◆ Exercise: Please echo the records below from the line that holds "family: Smilacaceae" through the line that holds "common name: Almindelig kællingetand", inclusive, and return only those lines.

◆ Stored entries:
|---|
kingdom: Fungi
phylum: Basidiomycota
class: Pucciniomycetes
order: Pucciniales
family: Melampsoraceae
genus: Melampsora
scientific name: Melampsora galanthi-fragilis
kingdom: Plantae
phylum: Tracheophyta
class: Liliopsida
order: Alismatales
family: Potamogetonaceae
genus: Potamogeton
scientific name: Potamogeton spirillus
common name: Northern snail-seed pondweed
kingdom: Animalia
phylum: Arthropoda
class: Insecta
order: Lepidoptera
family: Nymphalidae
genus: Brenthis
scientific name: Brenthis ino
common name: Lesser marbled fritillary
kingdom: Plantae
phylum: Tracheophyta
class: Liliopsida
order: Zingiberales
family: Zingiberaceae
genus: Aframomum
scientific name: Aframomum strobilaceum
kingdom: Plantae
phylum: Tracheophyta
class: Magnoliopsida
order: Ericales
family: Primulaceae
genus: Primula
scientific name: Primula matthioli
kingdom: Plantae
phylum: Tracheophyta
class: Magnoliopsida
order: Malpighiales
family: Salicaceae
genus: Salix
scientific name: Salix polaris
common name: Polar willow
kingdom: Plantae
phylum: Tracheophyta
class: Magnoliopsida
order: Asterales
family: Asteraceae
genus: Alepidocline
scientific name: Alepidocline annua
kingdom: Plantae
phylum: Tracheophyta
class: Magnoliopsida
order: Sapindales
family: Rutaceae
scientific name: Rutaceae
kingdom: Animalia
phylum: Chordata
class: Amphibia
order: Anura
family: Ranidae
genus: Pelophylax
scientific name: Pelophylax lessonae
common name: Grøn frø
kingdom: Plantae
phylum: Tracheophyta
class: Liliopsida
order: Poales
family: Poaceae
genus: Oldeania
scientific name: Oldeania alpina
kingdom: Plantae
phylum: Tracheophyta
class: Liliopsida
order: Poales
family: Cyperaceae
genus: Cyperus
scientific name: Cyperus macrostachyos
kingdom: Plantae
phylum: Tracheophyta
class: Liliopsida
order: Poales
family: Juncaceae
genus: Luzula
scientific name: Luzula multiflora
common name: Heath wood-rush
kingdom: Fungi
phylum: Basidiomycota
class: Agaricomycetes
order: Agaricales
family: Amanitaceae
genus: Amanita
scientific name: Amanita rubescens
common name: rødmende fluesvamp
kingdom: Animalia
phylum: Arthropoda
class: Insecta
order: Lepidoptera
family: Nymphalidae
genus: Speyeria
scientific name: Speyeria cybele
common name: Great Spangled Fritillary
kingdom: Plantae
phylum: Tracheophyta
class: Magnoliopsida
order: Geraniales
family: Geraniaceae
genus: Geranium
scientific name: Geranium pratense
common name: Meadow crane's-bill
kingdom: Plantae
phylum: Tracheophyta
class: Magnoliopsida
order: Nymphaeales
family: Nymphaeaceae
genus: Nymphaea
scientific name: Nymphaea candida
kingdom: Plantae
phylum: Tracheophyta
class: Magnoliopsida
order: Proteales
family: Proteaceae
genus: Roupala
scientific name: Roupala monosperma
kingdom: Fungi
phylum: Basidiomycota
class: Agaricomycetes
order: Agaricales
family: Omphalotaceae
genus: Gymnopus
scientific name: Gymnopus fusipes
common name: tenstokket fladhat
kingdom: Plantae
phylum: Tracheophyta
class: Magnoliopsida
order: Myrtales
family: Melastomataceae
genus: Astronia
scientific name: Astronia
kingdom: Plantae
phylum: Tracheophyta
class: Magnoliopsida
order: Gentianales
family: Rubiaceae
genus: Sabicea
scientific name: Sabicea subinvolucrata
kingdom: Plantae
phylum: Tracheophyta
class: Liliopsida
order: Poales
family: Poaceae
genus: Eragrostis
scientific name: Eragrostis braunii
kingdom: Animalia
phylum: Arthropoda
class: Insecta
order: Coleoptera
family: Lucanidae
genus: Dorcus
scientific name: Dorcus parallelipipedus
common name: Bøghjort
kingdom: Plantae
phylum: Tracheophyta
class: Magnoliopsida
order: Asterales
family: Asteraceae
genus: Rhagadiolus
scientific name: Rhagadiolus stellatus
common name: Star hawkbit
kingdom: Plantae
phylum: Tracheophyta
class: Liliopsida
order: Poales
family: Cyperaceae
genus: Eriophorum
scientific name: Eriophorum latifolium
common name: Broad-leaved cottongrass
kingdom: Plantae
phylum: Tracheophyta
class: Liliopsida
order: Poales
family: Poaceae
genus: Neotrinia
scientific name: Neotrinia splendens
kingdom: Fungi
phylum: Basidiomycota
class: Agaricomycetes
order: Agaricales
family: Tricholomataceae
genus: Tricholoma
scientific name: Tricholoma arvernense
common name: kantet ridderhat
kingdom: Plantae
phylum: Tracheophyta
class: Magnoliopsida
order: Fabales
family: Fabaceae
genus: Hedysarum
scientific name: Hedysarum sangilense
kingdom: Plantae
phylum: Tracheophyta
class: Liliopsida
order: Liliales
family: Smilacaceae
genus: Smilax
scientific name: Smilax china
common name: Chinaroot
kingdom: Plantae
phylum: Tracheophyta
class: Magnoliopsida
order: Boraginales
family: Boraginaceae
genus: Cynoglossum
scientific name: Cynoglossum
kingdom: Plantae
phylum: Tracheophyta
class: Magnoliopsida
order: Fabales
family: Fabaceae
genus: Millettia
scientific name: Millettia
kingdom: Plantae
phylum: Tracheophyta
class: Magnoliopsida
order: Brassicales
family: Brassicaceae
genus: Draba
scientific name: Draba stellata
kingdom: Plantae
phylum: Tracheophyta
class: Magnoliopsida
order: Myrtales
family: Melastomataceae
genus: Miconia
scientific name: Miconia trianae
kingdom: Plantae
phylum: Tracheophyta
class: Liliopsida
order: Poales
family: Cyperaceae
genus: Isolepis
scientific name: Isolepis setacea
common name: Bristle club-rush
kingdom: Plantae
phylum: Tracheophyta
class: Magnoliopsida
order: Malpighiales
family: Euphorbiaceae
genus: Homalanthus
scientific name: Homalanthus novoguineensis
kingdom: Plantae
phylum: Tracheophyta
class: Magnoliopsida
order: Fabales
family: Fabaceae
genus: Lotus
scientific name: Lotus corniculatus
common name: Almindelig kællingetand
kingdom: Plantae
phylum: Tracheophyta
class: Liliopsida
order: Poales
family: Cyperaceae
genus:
|---|
◆ Solved problem:
family: Smilacaceae
genus: Smilax
scientific name: Smilax china
common name: Chinaroot
kingdom: Plantae
phylum: Tracheophyta
class: Magnoliopsida
order: Boraginales
family: Boraginaceae
genus: Cynoglossum
scientific name: Cynoglossum
kingdom: Plantae
phylum: Tracheophyta
class: Magnoliopsida
order: Fabales
family: Fabaceae
genus: Millettia
scientific name: Millettia
kingdom: Plantae
phylum: Tracheophyta
class: Magnoliopsida
order: Brassicales
family: Brassicaceae
genus: Draba
scientific name: Draba stellata
kingdom: Plantae
phylum: Tracheophyta
class: Magnoliopsida
order: Myrtales
family: Melastomataceae
genus: Miconia
scientific name: Miconia trianae
kingdom: Plantae
phylum: Tracheophyta
class: Liliopsida
order: Poales
family: Cyperaceae
genus: Isolepis
scientific name: Isolepis setacea
common name: Bristle club-rush
kingdom: Plantae
phylum: Tracheophyta
class: Magnoliopsida
order: Malpighiales
family: Euphorbiaceae
genus: Homalanthus
scientific name: Homalanthus novoguineensis
kingdom: Plantae
phylum: Tracheophyta
class: Magnoliopsida
order: Fabales
family: Fabaceae
genus: Lotus
scientific name: Lotus corniculatus
common name: Almindelig kællingetand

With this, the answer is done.